Русское Старообрядчество. Духовные движения семнадцатого века

Только около полуночи Иван пришел в себя после избиения и затем ушел в Устюг, где научился грамоте, но там он долго не задержался и отправился дальше, на Волгу, где временно и осел в селе Никольском–Соболеве. Здесь он женился на Евдокии, дочери местного священника Ивана, и затем вскоре стал причетником одной из местных церквей[11]. Для простого и малоученого вологодца это было уже удачным началом карьеры, но не успех житейский и деньги интересовали его. Он чувствовал себя обязанным служить делу церкви. Он не мог перенести расхождения между словом Христа и образом жизни тех, кто называли себя Его последователями и служителями. Развратная жизнь и особенно пьянство местного населения и духовенства глубоко возмущали его, и поэтому этот молодой причетник, бывший на самой низшей ступени церковной иерархии, начал обличать мирян и священство, их “пьянства ради и многого бесчиния”. Совершенно естественно, ни священники, ни клир, ни прихожане церквей Никольского–Соболева не захотели переносить эти обличения и в свою очередь выступили против него. В результате резких столкновений юному моралисту пришлось уйти или даже бежать из села[12]. Постоянная связь Никольского с Троице–Сергиевой лаврой подсказала Неронову, куда ему можно было бы обратиться за помощью и советом, и, конечно, он не ошибся, отправившись в обитель архимандрита Дионисия.

В начале XVII века Троице–Сергиева лавра являлась не только самым значительным религиозным центром России, но и одним из важнейших мест развития русской культуры и литературы. Некоторые историки литературы даже говорят о поэтической школе Троице–Сергиевой лавры в 20–х годах того века. Авраам Палицын, бывший сотрудником архимандрита в годы Смуты и талантливый автор уже упомянутого “Сказания”, как раз писал это произведение в лавре в 20–е годы. Князь Иван Хворостинин, создатель первого значительного русского поэтического произведения — богословской поэмы в более чем три тысячи рифмованных строк — доживал там свою жизнь и, видимо, писал там ряд других своих работ.
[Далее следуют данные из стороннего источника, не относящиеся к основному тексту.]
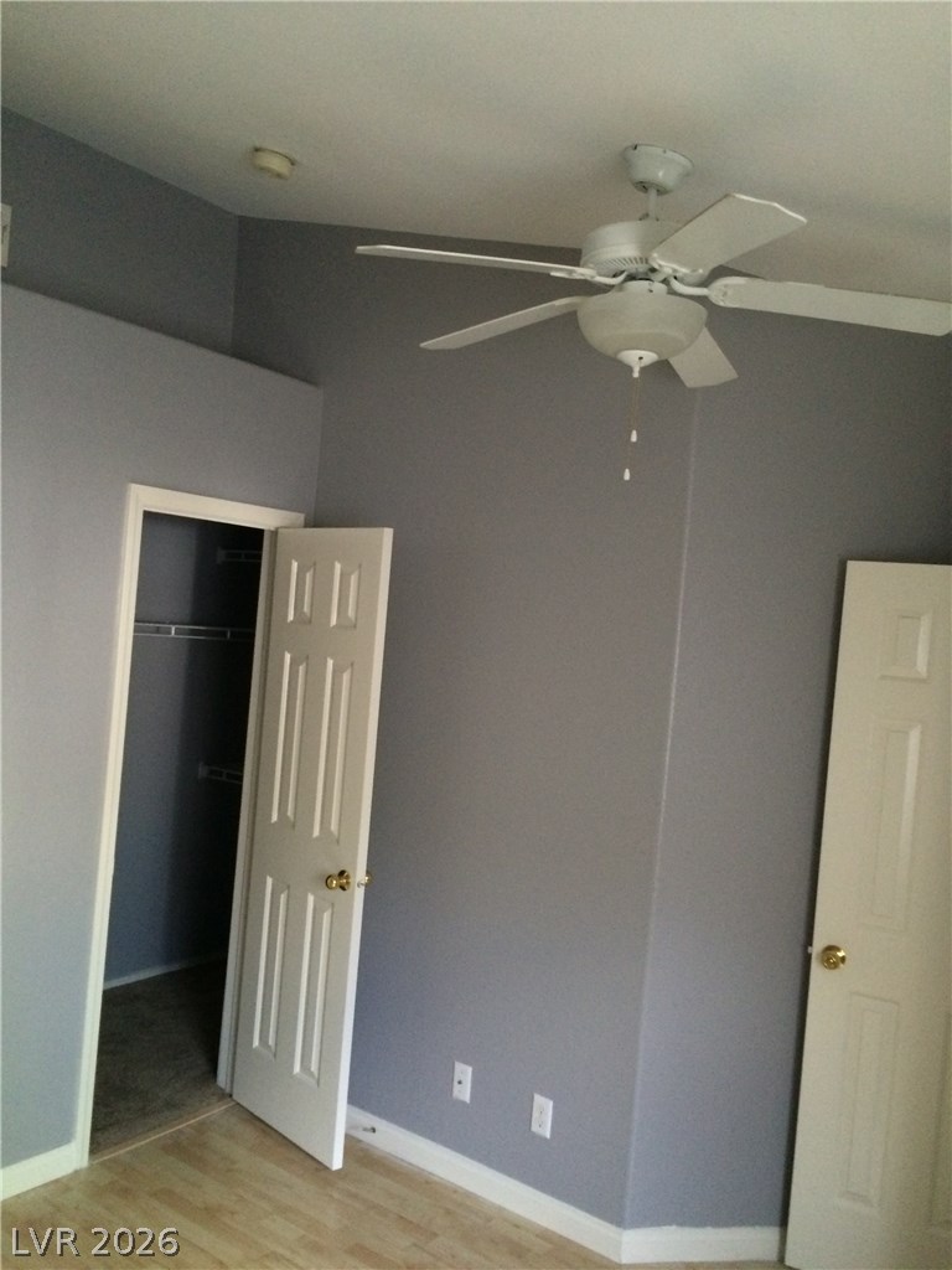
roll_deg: -4.2
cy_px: 635
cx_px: 476
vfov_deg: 61.7
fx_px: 1063
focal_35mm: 29
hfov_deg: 48.2
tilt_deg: +2.6
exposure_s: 1/30
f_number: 2.2
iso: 320
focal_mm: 4.15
Среди других писателей лаврской литературной школы тех лет необходимо отметить Ивана Наседку — друга Дионисия, апологета православия и способного поэта, и Симона Азарьина, написавшего житие архимандрита Дионисия и несколько других прозаических и поэтических произведений[13]. Все они были зачинателями русской поэзии и представителями интеллектуальной элиты Московской Руси того времени.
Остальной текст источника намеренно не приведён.